- [Problem to solve]:
Reproduce, word for word, the passage of the monitor forum thread that begins with the words "Now i am going" and ends with "with my choice.".

- [Source document]:
++++++++++++++++++++

Now, i think you got the point!

Exactly!

Now i am going to buy a 15k product. Then there's another product for just 2k more. (Like the monitor that you have suggested). But then there's another one for 19k (If we add 2k to the 17k). So there's no limit.

But i am happy with my choice. 
Thanks guys for your replies!


----------



## vivekbabbudelhi (Apr 6, 2008)

Ponmayilal said:


> ^ Instead you can go in for
> *Dell SP2208WFP 22" WideScreen Flat Panel Monitor With Webcam*  for Rs.15,386/- *www1.ap.dell.com/content/products/compare.aspx/20lcd?c=in&cs=indhs1&l=en&s=dhs
> 
> It is HDMI/HDCP ready, though you may not get full HD resolution of 1080p.Since 24" (1080p) monitors still cost a bomb, I am half inclined to place an order for this.
> ...



AFAIF DELL SP2208WFP is an overrated monitor with an inferior panel..

best monitors in 22" categories from dell are ultrasharp 2208WFP & E228WFP as far as color reproduction is concerned..these two monitors use better quality panel

it is weird but true that SP2208WFP is inferior ..


----------



## Ponmayilal (Apr 6, 2008)

vivekbabbudelhi said:


> AFAIF DELL SP2208WFP is an overrated monitor with an inferior panel..
> 
> best monitors in 22" categories from dell are ultrasharp 2208WFP & E228WFP as far as color reproduction is concerned..these two monitors use better quality panel
> 
> it is weird but true that SP2208WFP is inferior ..

++++++++++++++++++++

- [Material shown]:
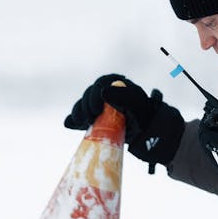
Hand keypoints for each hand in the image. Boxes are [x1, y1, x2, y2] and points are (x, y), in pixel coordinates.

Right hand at [64, 74, 184, 166]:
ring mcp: (100, 105)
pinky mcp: (95, 118)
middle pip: (89, 95)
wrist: (147, 134)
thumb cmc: (144, 117)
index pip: (100, 84)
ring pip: (83, 105)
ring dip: (79, 113)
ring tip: (82, 123)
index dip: (93, 97)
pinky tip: (70, 124)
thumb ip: (122, 96)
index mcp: (117, 84)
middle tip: (90, 119)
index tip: (96, 110)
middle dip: (86, 106)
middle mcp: (107, 92)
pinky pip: (81, 116)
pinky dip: (75, 120)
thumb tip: (103, 91)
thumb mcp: (136, 105)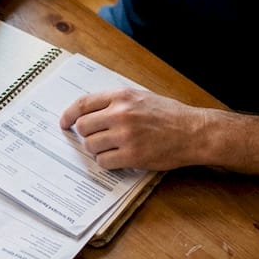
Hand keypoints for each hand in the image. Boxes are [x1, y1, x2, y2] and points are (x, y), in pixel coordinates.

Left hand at [59, 88, 214, 170]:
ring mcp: (125, 135)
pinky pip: (104, 161)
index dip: (69, 115)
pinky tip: (118, 158)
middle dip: (85, 135)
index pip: (83, 104)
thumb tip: (90, 112)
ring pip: (91, 146)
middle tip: (94, 139)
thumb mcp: (141, 97)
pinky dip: (107, 162)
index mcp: (121, 96)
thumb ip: (116, 101)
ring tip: (111, 148)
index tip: (64, 123)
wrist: (193, 131)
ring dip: (97, 150)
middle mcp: (120, 114)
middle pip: (84, 127)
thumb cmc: (169, 114)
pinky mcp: (132, 155)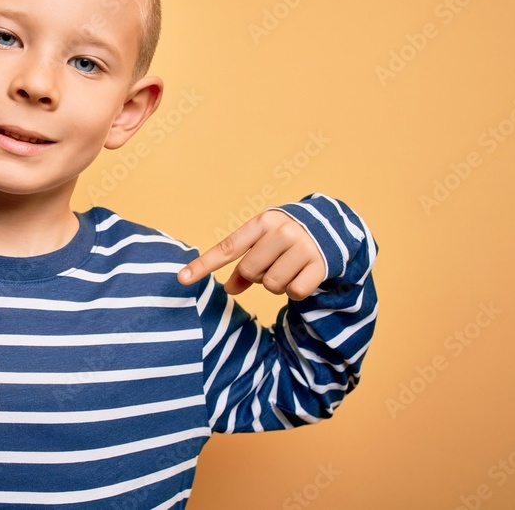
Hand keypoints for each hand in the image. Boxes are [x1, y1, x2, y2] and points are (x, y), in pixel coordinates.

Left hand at [177, 210, 324, 300]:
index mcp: (262, 222)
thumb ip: (244, 265)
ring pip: (271, 285)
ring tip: (290, 269)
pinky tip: (304, 275)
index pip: (227, 248)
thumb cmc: (287, 239)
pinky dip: (297, 291)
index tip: (181, 279)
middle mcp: (281, 231)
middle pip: (249, 272)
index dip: (203, 265)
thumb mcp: (264, 243)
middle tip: (274, 264)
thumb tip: (228, 289)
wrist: (333, 228)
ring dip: (278, 285)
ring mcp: (302, 246)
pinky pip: (294, 292)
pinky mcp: (319, 264)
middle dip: (257, 275)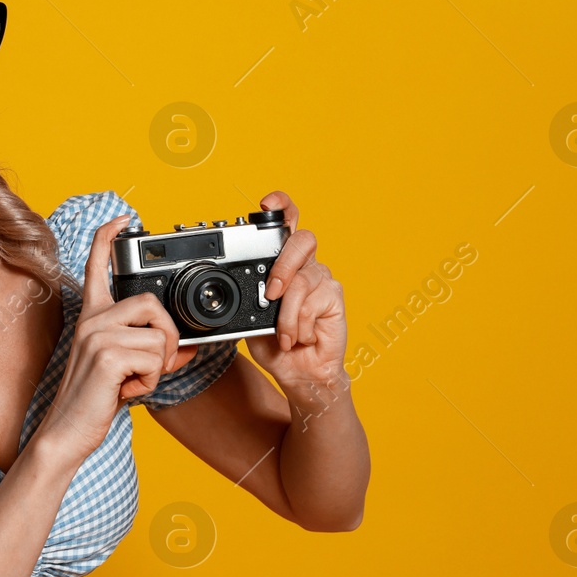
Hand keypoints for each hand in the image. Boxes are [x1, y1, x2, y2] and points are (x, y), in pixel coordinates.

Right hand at [37, 214, 197, 461]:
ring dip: (158, 368)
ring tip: (133, 382)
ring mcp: (97, 335)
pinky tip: (127, 390)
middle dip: (168, 337)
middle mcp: (92, 319)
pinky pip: (154, 359)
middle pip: (152, 304)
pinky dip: (151, 381)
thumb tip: (191, 347)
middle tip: (155, 365)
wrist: (68, 431)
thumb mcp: (128, 369)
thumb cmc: (95, 399)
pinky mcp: (106, 356)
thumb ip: (156, 352)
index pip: (98, 266)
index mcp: (92, 316)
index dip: (109, 238)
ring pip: (158, 337)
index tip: (123, 219)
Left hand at [243, 191, 347, 387]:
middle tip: (272, 292)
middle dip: (283, 265)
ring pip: (301, 280)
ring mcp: (322, 278)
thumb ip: (248, 297)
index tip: (266, 203)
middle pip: (302, 239)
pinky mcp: (335, 296)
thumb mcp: (250, 318)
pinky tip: (300, 336)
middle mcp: (304, 265)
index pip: (286, 222)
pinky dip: (299, 324)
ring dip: (286, 314)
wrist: (299, 372)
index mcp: (282, 262)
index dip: (280, 206)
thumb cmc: (275, 343)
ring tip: (284, 335)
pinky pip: (312, 301)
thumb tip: (241, 288)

++++++++++++++++++++

- [Completed exercise]:
Now i am going to buy a 15k product. Then there's another product for just 2k more. (Like the monitor that you have suggested). But then there's another one for 19k (If we add 2k to the 17k). So there's no limit.

But i am happy with my choice.